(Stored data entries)
^^^^^^^^^^^^^^^^

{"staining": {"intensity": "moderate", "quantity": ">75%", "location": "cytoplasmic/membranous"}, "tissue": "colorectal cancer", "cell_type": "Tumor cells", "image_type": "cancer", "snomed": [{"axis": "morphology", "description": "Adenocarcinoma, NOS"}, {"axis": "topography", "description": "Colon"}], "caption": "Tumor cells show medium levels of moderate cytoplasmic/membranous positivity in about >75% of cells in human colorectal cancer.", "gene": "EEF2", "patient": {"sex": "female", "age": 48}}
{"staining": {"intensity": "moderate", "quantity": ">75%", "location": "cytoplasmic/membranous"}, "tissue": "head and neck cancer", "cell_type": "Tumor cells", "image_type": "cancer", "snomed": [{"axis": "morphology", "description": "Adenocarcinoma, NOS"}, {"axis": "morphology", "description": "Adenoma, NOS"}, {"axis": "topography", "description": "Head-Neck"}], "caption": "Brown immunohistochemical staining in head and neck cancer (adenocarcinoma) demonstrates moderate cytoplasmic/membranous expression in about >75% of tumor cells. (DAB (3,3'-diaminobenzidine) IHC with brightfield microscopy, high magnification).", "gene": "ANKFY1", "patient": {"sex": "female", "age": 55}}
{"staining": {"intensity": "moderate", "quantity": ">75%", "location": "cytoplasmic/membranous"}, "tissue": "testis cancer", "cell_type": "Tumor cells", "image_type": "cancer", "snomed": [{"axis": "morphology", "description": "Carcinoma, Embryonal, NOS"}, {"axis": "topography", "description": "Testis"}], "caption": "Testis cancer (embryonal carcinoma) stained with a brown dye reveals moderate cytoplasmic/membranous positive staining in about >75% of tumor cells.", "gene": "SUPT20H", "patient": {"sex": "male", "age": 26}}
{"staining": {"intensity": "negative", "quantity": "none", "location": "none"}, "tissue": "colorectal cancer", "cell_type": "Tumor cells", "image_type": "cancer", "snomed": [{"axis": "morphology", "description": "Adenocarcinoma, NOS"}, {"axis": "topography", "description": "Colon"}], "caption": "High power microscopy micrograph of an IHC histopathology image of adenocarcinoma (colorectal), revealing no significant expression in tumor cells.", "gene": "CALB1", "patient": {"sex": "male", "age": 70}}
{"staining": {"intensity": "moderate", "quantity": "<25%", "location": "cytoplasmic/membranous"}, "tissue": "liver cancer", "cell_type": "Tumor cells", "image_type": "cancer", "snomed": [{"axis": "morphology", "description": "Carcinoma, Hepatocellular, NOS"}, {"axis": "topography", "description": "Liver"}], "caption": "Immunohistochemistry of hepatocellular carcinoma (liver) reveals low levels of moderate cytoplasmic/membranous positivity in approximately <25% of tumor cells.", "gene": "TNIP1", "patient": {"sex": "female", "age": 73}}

^^^^^^^^^^^^^^^^

The task: Please find, in the entries above, every line where "Colon" occurs, and copy it.

Answer space:
{"staining": {"intensity": "moderate", "quantity": ">75%", "location": "cytoplasmic/membranous"}, "tissue": "colorectal cancer", "cell_type": "Tumor cells", "image_type": "cancer", "snomed": [{"axis": "morphology", "description": "Adenocarcinoma, NOS"}, {"axis": "topography", "description": "Colon"}], "caption": "Tumor cells show medium levels of moderate cytoplasmic/membranous positivity in about >75% of cells in human colorectal cancer.", "gene": "EEF2", "patient": {"sex": "female", "age": 48}}
{"staining": {"intensity": "negative", "quantity": "none", "location": "none"}, "tissue": "colorectal cancer", "cell_type": "Tumor cells", "image_type": "cancer", "snomed": [{"axis": "morphology", "description": "Adenocarcinoma, NOS"}, {"axis": "topography", "description": "Colon"}], "caption": "High power microscopy micrograph of an IHC histopathology image of adenocarcinoma (colorectal), revealing no significant expression in tumor cells.", "gene": "CALB1", "patient": {"sex": "male", "age": 70}}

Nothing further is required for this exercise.